To do so, on the Problem Details page, click the Edit button that is adjacent to the Bug# label. This is for your reference only.
You may want to do this to share problem status or history information with other DBAs in your organization. For example, you could record the results of your conversations with Oracle Support.
To add comments to the problem activity log:
Go to the Problem Details page for the problem, as described in "Viewing Problems Using the Enterprise Manager Support Workbench".
Click Activity Log to display the Activity Log subpage.
In the Comment field, enter a comment, and then click Add Comment.
Your comment is recorded in the activity log.
If a new incident occurs, adding them to the package and reuploading to Oracle Support Services.
For this activity, you must use the custom packaging method described in Oracle Database Administrator's Guide.
Running health checks.
See Oracle Database Administrator's Guide for information about health checks.
Running a suggested Oracle advisor to implement repairs.
You can access the suggested advisor in one of the following ways:
Problem Details page—In the Self-Service tab of the Investigate and Resolve section
Support Workbench Home page—On the Checker Findings subpage
Incident Details page—On the Checker Findings subpage
Table 11-1 lists the advisors that help repair critical errors.
|Advisor||Critical Errors Addressed||See|
Corrupted blocks, corrupted or missing files, and other data failures
SQL Repair Advisor
SQL statement failures
All incidents, whether closed or not, are purged after 30 days.
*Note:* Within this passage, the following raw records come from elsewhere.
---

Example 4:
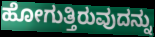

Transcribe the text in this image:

ಹೋಗುತ್ತಿರುವುದನ್ನು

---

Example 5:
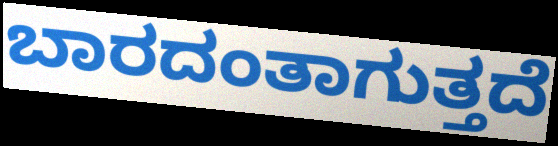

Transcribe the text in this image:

ಬಾರದಂತಾಗುತ್ತದೆ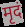
मृदं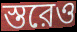
স্তরেওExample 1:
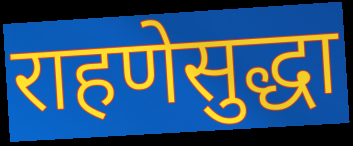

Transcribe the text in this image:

राहणेसुद्धा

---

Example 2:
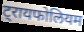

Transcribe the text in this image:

ट्रायफोलियम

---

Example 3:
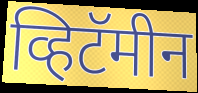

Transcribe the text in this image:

व्हिटॅमीन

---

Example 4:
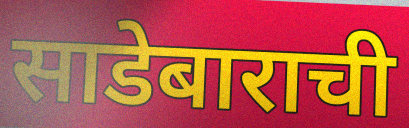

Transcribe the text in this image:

You can disable purging for an incident on the Incident Details page.
Go to the Support Workbench Home page.
Select the desired problem, and then click View.
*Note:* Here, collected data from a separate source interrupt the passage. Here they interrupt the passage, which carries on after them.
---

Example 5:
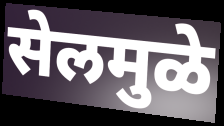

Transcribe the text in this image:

सेलमुळेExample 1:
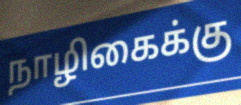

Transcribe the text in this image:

நாழிகைக்கு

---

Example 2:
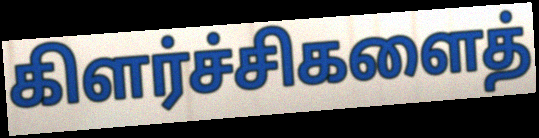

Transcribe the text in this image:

கிளர்ச்சிகளைத்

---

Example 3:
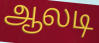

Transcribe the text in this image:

ஆலடி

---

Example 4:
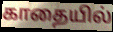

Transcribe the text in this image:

காதையில்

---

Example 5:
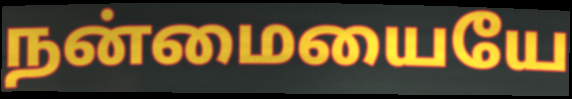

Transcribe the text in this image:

நன்மையையே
The Problem Details page appears.
Select the incidents to close and then click Close.
A confirmation page appears.
Enter an optional comment and then click OK.
Go to the Database Home page in Enterprise Manager.
Click Software and Support to view the Software and Support page.
In the Support section, click Support Workbench.
The Support Workbench home page appears, showing the Problems subpage. By default the problems from the last 24 hours are displayed.
To view all problems, select All from the View list.
(Optional) If the Performance and Critical Error section is hidden, click the Show/Hide icon adjacent to the section heading to show the section.
This section enables you to view any correlation between performance changes for your database and incident occurrences.
(Optional) Under the Details column, click Show to display a list of all incidents for a problem, and then click an incident ID to display the Incident Details page.
On the Support Workbench home page, select the problem, and then click View.
The Problem Details page appears, showing the Incidents subpage.
(Optional) To view details for an incident, select the incident, and then click View.
The Incident Details page appears.
(Optional) To view checker findings for the incident, on the Incident Details page, click Checker Findings.
The Checker Findings subpage appears.
(Optional) On the Incident Details page, to view the user actions that are available to you for the incident, click Additional Diagnostics. Each user action provides a way for you to gather additional diagnostics for the incident or its problem.